• [MATERIAL FOR THIS EXERCISE]:

::::

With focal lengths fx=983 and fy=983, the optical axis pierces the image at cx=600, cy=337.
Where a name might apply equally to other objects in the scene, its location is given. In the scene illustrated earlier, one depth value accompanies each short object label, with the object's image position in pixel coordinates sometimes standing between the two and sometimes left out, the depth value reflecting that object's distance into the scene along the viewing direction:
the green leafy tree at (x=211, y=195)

::::

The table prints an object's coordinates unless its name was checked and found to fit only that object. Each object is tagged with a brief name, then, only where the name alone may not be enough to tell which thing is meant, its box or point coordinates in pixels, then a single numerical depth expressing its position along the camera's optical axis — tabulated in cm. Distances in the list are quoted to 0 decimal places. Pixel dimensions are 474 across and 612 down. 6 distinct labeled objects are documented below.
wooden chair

::::

• [TASK BRIEF]:
Give the number of lines in the listing that include the word "object", without any added words.

• [ANSWER FOR THE TASK]:
2